• **GIVEN REQUEST**
Rewrite the stretch from the first of these lines through the line containing "family: Erebidae", putting "division" wherever "phylum" appears and leaving everything else unchanged.

• **LISTED RECORDS**
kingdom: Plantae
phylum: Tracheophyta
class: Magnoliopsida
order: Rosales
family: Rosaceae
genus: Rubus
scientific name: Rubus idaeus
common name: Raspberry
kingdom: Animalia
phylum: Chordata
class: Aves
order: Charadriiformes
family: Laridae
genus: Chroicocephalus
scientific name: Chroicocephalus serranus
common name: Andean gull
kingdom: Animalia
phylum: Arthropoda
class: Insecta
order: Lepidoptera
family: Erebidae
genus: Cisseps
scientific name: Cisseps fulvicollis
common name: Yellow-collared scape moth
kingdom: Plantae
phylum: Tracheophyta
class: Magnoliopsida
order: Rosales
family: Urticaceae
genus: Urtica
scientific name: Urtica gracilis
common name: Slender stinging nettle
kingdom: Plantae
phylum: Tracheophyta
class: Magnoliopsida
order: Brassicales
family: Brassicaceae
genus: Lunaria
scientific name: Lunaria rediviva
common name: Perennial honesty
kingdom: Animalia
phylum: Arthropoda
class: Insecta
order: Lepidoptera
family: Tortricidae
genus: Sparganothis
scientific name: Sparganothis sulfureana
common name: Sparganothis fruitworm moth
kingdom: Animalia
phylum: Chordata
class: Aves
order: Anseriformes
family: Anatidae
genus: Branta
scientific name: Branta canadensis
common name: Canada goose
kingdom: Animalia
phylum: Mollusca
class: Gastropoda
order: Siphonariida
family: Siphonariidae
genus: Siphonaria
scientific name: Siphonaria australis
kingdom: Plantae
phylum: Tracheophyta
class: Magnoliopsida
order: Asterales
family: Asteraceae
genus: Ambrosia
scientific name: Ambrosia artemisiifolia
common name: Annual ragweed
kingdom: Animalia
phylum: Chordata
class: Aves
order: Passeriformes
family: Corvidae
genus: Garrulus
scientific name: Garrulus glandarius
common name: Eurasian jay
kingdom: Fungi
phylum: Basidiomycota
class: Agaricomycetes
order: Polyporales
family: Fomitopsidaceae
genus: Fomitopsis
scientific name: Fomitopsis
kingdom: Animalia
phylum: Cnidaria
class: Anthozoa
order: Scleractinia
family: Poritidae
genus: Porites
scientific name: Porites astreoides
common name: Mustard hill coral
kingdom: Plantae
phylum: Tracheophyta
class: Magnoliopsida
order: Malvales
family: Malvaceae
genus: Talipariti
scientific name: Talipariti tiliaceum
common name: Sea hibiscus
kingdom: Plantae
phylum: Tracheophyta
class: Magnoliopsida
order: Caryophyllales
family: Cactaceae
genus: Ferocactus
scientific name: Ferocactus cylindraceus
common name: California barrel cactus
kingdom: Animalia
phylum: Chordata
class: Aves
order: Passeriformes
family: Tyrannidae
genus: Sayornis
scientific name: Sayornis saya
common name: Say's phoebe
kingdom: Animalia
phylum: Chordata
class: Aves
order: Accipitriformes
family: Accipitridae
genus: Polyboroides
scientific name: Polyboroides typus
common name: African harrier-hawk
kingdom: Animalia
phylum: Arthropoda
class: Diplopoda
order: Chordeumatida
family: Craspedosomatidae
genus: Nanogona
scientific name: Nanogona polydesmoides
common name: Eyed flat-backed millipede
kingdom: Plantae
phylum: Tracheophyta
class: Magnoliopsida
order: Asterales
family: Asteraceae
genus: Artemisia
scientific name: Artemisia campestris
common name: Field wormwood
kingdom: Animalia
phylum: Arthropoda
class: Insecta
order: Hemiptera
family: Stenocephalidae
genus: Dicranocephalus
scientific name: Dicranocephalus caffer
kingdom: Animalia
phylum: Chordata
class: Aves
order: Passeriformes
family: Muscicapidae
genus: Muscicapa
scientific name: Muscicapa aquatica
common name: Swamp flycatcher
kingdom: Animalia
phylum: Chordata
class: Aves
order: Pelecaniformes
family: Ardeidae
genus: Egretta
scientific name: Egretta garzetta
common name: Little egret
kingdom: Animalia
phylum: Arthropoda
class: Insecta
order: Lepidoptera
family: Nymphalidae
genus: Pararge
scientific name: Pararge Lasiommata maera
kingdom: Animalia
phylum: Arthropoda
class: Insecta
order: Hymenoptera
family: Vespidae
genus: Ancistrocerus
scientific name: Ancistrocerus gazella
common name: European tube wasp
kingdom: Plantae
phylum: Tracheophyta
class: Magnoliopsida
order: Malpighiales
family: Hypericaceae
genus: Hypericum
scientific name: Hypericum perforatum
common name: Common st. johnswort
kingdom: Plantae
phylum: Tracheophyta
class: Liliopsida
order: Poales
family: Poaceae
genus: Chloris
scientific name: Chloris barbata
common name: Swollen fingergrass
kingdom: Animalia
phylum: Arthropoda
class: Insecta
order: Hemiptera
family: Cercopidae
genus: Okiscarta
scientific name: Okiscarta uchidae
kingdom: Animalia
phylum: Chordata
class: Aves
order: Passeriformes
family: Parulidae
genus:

• **RESULT OF THE EXERCISE**
kingdom: Plantae
division: Tracheophyta
class: Magnoliopsida
order: Rosales
family: Rosaceae
genus: Rubus
scientific name: Rubus idaeus
common name: Raspberry
kingdom: Animalia
division: Chordata
class: Aves
order: Charadriiformes
family: Laridae
genus: Chroicocephalus
scientific name: Chroicocephalus serranus
common name: Andean gull
kingdom: Animalia
division: Arthropoda
class: Insecta
order: Lepidoptera
family: Erebidae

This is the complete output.